Wednesday, February 08, 2006

Personal Blog or Corporate Exploitation?

We've had such an interesting discussion of the difference between personal blogging vs. corporate blogging that I had to bring up something I saw the other day. Being the professional wrestling fan that I am, I was surfing the World Wrestling Entertainment website and saw that hardcore legend Mick Foley had his own blog. It's an interesting read, especially if you're one of his millions of fans. But after reading it, I had to ask myself, why is it here? Their's no question that this is a personal blog; Foley talks about meeting WWE diva Stacey Kiebler and his trip to Afghanistan to visit the troops. Why would WWE host this blog instead of Foley posting it on either his own website or some public domain? As a major corporation, WWE would have to have some type of motivation for putting this content on its site.
I decided to take a closer look at entertainment companies that utilize blogs and had some interesting results. I found that both the NHL and the NBA have a spot on their website just for blogs. Some of these blogs focus on predictions, thoughts on the games, trends in the sport, etc.

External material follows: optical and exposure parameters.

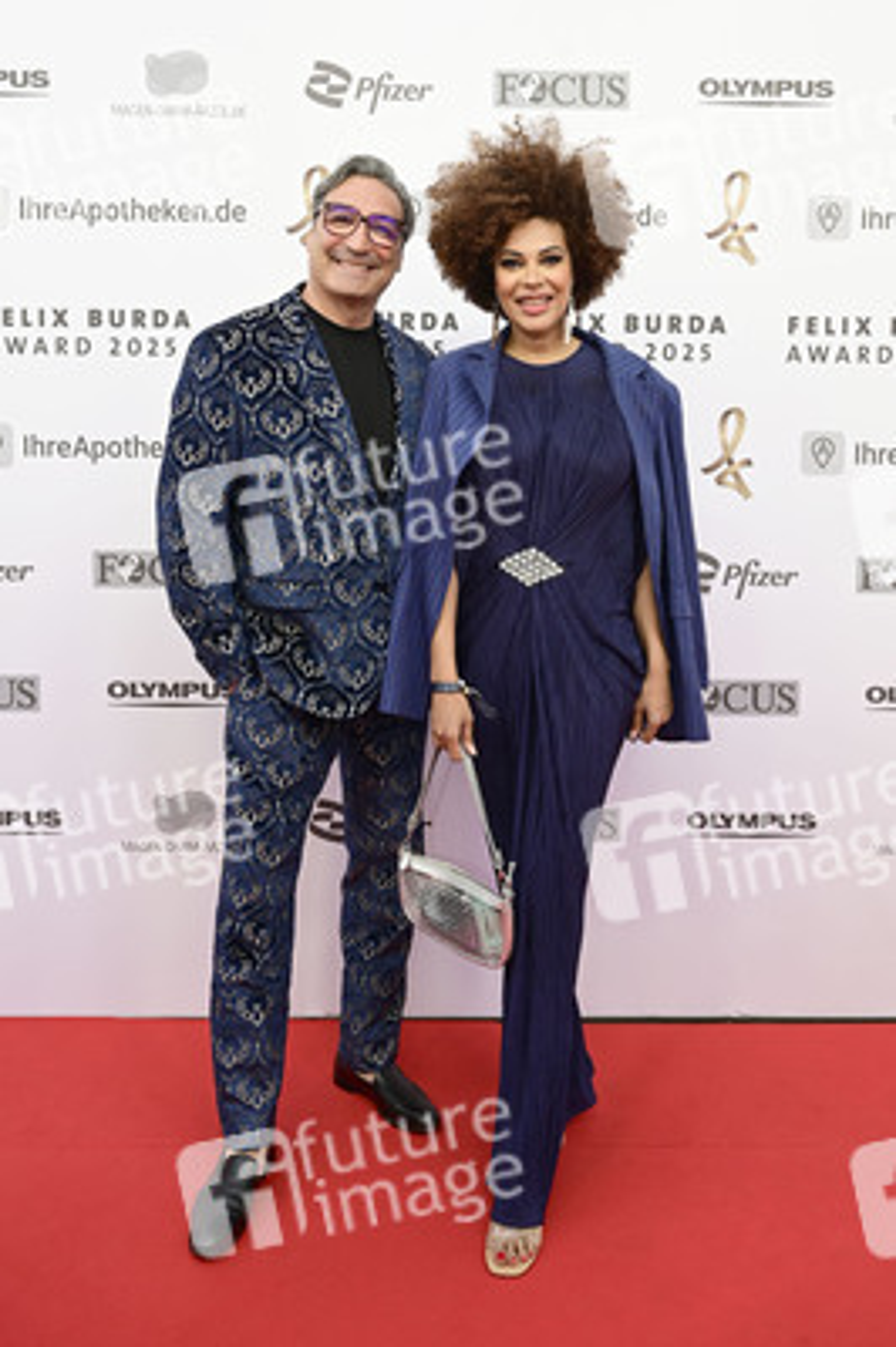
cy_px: 674
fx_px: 897
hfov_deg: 53.1
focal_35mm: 24
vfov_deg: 73.8
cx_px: 448
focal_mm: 24
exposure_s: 1/200
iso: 250
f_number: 6.3
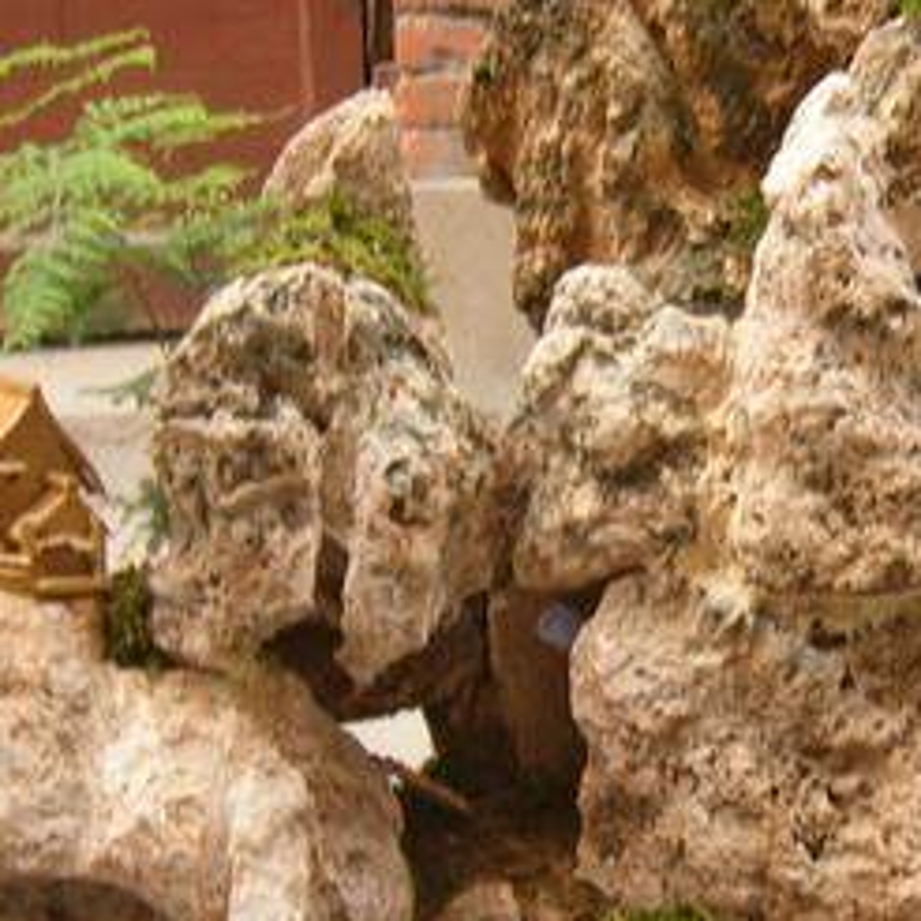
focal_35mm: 94
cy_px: 665
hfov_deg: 18.4
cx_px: 636
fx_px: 2830
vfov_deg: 18.4
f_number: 2.9
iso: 63
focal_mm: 6.2
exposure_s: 1/90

So what's the point? I think what we have here are two very different types of marketing to entertainment fans. As a retired wrestler, Foley isn't in the spotlight much anymore. His blog offers the WWE fans a bit of nostalgia and up-to-date information on one of the sport's biggest superstars. On the otherside, the NHL and NBA blogs offer a great breadth of commentary on what's happening in the sports world. These blogs are almost like written transcripts of what you see when you turn on ESPN; the thoughts on happenings in the league by some of the biggest experts in the field.
I couldn't really find any other examples of utilizing personal blogs by corporations. I just found it interesting that an entertainment corporation like the WWE would put a personal blog up so much. Here's some food for thought; is Foley being exploited? Is he unwillingly being used as a marketing ploy or do you think he's doing it for the notoriety? Should corporations use their spokesperson's blogs as a marketing tool or just stick to the tried and true, boring endorsements? Maybe this is the next level of celebrity marketing. What do you think?